Como indicador de desarrollo social la pavimentación de vías en una sociedad es el resultado de muchas cosas, de buen gobierno, de planificación, alcanza a medir desde luego hasta niveles de corrupción que existan en un país, en fin, muchas cosas.
España tiene el 99% de sus carreteras pavimentadas, porcentaje que confrontado con el que registran algunos países Latinoamericanos, las diferencias son tan significativas y alarmantes que muestran por ejemplo en el caso nuestro, que si de verdad se va a firmar la paz, que a la guerrilla deberíamos ponerla es a pavimentar carreteras. El estudio indica que Méjico tiene un 36,4%, Venezuela 33,6%, Argentina 30%, Chile 23,3%, Ecuador 14,8%, Brasil 13,5% y Colombia 10,3 %. Luego en el segundo mandato del presidente Santos hay mucho por hacer.
En primer término llama la atención las diferencias tan enormes con los países europeos. A pesar de la crisis económica que viven algunos países del viejo continente, los más de 500 años del descubrimiento y 200 de independencia no han sido suficientes para que las distancias se acorten, y muestran que como sucede en el caso nuestro seguramente nuestra confrontación interna nos ha pasado una cuenta muy alta en materia de desarrollo.
Particularmente de dichas estadísticas llama la atención el porcentaje de carreteras pavimentadas de países como Chile, de quien hace ya varios años muestra el país austral como una de las mejores economías de esta parte del mundo y sin embargo, indicadores tan importantes como este aún muestran un rezago muy alto. De Brasil probablemente habrá que entender la extensión de su territorio, aunque por tratarse de una de las economías más fuertes del mundo, la octava del planeta, el atraso es muy significativo. Tendremos que irnos acostumbrando a que en el caso de Ecuador nos supere no sólo en ese tema, sino en otros indicadores como el de la calidad de la educación.

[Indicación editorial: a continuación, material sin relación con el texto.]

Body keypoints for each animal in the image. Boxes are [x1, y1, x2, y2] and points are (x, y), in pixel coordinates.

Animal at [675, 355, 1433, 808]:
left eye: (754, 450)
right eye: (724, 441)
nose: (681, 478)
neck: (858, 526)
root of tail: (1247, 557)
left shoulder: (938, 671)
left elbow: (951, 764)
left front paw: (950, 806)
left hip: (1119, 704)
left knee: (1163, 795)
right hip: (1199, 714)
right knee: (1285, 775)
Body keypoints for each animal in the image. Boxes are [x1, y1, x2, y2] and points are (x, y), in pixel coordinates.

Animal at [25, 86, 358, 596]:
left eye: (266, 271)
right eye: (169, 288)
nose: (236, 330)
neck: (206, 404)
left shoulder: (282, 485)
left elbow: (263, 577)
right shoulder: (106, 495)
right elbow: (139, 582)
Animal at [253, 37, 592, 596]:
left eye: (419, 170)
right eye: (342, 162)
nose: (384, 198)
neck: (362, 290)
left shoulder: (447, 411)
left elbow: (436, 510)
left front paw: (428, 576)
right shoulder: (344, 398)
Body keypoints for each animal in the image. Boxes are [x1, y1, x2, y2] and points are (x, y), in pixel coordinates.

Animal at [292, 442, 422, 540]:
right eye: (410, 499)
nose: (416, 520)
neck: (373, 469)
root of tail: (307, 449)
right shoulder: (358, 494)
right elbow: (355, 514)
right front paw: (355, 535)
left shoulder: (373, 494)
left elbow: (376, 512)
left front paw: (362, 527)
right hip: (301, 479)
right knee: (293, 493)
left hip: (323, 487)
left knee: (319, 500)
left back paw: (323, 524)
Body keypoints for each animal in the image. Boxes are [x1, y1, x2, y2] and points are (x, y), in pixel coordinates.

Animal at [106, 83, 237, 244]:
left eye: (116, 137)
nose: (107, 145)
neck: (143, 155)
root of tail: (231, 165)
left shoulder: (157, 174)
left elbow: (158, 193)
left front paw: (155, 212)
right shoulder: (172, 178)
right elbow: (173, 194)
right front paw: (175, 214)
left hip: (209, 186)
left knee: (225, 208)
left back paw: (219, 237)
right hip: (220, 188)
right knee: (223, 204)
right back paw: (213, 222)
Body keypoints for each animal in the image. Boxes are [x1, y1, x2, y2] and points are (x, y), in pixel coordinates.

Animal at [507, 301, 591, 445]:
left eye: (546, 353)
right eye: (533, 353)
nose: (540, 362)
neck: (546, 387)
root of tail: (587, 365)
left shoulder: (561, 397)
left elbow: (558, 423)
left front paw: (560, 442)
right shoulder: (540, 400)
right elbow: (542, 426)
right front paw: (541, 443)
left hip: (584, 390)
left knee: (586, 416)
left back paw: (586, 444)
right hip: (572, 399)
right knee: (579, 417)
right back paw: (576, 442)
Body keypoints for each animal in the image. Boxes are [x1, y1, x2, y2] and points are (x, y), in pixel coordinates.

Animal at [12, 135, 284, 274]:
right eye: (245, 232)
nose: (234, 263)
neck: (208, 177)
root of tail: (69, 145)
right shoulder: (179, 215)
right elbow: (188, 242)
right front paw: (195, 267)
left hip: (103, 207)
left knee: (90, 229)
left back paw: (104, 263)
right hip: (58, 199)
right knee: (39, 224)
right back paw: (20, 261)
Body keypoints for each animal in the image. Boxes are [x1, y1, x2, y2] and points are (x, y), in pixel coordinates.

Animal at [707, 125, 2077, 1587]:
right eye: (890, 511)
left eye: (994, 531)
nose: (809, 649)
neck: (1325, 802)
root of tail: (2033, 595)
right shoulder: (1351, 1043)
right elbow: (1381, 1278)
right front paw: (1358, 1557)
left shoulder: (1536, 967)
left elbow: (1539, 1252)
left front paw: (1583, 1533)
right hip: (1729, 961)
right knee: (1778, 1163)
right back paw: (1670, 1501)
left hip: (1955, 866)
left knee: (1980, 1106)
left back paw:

Y nuestro nivel más que preocupante, desnuda nuestra incapacidad para realizar obras, el grado de corrupción y la desidia. Esta sola estadística muestra el nivel de dificultad que tenemos para firmar TLC con otros países, puesto que el nivel de competitividad para transportar un producto en nuestro mismo territorio es manifiesto. Transportar un producto de Bogotá a Buenaventura, o nosotros de aquí a Ocaña, resulta un gran esfuerzo.
En nuestro caso, el ejemplo más indicativo e inexplicable de ese atraso los vemos en la vías de Cúcuta hacia Tibú u Ocaña, para no hablar de lo que podría ser un viaje hasta El Tarra o San Calixto. El sólo hecho de pensarlo suena casi a misterioso Ahora que hablamos tanto de paz. Ineludiblemente el tema de la pacificación del país va de la mano de muchos otros temas, como este de la pavimentación de las carreteras, y más en casos en donde hay zonas en las que existen reservas de petróleo que no le han dejado a la comunidad ni siquiera una vía pavimentada.
Así es muy difícil salir de un conflicto, porque la gente con sus protestas comienzan a tener razón. Por ello, ¿qué tal que ahora que se habla de justicia transicional, antes que la guerrilla se convierta en otras bacrim después de la firma de la paz, más bien pavimenten carreteras?